Let’s assume that the current talk about ‘big data’ really does reflect the current aspiration of the health information industry. That is, that vendors and providers have realised or are realising that their holy grail – clinical decision support, computable guidelines and analytics – can only be realised by aggregating patient data from multiple sources, and computing on them. Wait. I left out a step. Between aggregation and analytics you need conversion to a common semantic target. A common semantic target means having semantic definitions, that is to say definitions of the content of the data. Then, you need a way of writing queries against this data that is independent of its original or current physical representation, i.e. messages, documents or database. Why? Because noone can afford to write the queries needed for CDS or CPGs more than once – the ‘x N’ problem. Here’s what we need:
- data standards: data representation and transmission standards
- detailed models of content: independent of the physical representation
- a portable query language: an ability to build queries based on the content models only
When we think about the need to build software and interfaces that deal with the data, we also need:
- single-source modelling: a capability to generate software components, schemas and screen forms (largely) from the content models.
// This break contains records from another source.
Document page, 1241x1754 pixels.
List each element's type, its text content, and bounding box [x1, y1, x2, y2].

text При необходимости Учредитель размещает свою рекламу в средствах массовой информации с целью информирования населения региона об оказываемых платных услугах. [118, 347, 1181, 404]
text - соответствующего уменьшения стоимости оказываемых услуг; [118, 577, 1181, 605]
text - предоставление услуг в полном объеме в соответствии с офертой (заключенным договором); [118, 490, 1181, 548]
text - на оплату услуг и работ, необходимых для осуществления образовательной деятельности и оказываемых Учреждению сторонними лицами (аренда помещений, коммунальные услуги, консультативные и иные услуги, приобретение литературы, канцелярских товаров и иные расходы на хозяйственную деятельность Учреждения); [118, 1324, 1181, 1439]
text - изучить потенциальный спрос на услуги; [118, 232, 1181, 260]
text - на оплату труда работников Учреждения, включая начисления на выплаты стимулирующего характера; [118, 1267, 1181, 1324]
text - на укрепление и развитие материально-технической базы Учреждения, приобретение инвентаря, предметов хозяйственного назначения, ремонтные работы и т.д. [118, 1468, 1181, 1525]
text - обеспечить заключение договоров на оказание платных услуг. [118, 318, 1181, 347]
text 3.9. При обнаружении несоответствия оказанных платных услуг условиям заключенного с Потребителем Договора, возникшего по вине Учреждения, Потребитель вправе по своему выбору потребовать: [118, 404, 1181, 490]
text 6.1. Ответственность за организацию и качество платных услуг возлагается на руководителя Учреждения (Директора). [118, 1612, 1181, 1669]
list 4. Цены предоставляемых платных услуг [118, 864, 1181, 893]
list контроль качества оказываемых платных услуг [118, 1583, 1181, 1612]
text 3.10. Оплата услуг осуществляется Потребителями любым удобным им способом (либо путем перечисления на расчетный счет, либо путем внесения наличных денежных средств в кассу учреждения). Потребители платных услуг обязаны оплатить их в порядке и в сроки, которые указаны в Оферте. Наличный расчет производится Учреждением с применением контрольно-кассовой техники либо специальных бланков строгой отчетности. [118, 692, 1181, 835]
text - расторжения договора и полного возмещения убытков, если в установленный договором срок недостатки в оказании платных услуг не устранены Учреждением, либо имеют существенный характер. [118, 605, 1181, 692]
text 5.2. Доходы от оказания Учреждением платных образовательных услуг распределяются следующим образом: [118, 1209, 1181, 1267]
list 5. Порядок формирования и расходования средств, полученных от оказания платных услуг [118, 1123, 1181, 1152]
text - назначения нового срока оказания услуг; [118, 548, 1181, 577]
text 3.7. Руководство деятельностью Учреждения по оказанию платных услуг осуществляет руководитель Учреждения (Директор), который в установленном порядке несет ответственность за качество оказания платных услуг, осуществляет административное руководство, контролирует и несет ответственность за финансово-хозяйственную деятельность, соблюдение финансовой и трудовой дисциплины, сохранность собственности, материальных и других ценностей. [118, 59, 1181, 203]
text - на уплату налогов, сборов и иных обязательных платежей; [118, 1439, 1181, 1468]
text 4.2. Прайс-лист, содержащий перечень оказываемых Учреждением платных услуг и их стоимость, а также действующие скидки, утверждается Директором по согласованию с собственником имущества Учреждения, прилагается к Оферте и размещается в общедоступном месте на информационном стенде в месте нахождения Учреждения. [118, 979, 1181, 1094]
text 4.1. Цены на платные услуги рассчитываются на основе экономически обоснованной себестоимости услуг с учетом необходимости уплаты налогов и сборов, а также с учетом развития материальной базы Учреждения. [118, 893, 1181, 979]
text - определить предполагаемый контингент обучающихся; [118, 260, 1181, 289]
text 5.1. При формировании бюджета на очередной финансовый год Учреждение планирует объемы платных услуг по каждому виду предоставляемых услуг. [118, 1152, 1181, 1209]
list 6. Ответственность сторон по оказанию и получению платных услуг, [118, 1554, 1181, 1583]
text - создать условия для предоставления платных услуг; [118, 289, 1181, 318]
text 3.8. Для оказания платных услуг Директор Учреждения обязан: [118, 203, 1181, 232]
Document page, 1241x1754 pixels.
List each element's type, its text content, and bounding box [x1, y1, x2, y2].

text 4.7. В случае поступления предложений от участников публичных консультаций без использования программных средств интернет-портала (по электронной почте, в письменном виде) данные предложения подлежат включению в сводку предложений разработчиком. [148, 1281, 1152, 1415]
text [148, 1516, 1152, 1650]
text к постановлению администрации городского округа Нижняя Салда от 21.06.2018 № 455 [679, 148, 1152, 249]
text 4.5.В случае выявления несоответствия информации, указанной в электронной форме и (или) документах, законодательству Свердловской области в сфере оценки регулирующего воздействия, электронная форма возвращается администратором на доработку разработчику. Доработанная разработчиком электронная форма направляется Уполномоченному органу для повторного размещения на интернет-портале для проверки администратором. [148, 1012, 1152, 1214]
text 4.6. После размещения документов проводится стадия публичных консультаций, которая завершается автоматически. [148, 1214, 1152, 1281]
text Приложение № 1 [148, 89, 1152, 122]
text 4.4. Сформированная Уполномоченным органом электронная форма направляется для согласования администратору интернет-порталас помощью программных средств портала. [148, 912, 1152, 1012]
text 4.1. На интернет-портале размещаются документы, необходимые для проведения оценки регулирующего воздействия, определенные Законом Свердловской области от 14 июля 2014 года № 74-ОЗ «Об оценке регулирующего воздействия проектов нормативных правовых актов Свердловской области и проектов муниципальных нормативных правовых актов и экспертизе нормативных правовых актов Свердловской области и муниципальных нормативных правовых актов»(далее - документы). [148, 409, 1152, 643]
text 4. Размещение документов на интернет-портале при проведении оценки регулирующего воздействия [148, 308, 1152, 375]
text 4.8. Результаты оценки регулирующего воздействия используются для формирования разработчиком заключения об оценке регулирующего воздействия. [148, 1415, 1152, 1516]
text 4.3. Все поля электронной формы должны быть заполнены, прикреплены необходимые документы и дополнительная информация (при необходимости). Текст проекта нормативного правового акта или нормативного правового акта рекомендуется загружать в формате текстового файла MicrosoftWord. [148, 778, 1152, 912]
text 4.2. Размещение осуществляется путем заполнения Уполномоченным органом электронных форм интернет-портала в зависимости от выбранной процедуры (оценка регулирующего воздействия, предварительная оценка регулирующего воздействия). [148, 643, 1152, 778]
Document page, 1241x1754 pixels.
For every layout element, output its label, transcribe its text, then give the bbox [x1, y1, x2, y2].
At the sociological level, we need content models to be completely independent of vendor products, and to be maintained instead by the clinical community, either in the form of professional entities, government institutions (like the NLM) or provider institutions collectively. They need to act as standards, but not as data standards. They need to be transformable to all forms required to enable their use in vendor products. It must be possible to create complex sets of queries based on these models. Ultimately, we need data that are format-neutral, but model-based. That means a microbiology result may be physically in an HL7v2 message right now, in a GP system format next year, and in some other format 3 years later. However its semantic content must remain invariant.
If we don’t achieve this separation of content models from a) vendor products and b) implementation formats, we’ll never be able to make health data shareable and computable. If it stays inside vendor products, CDS and CPG systems are uneconomic due to the x N problem. If they are not separated from physical implementation standards, clinical people can’t and probably won’t work with them – clinical professionals don’t care about the details of physical data standards, and shouldn’t have to. People who design efficient XML, binary REST interfaces and suchlike generally don’t know what a model of ante-natal examination information entails.
The architecture described here is the architecture of openEHR, and also of various incarnations of the Intermountain Healthcare environment. In both places, clinical models are worked on primarily by clinical people, and are not tied to concrete representation formats. In the openEHR architecture a portable query language is available for writing queries – once.
Getting it right is not easy. Technically, it requires a solid clinical modelling formalism and tools, including concepts of identification, versioning, specialisation, and re-use. It also requires a portable querying language. The latest version of openEHR’s archetype language, ADL 1.5 does this job.
In CIMI, we are working on bringing these threads together to create a universal health content model framework and repository based on knowledge and experience from openEHR, Intermountain, IHTSDO and many others. I hope to see HL7 FHIR carefully integrated into the ecosystem, so that it works with the models rather than being a separate silo.
And of course we need provider institutions and clinical bodies to get behind this ‘separation of powers’. In my view, there is no other route to realising widespread use of clinical analytics, decision support or guidelines. ‘Big data’ will remain ‘parochial data’.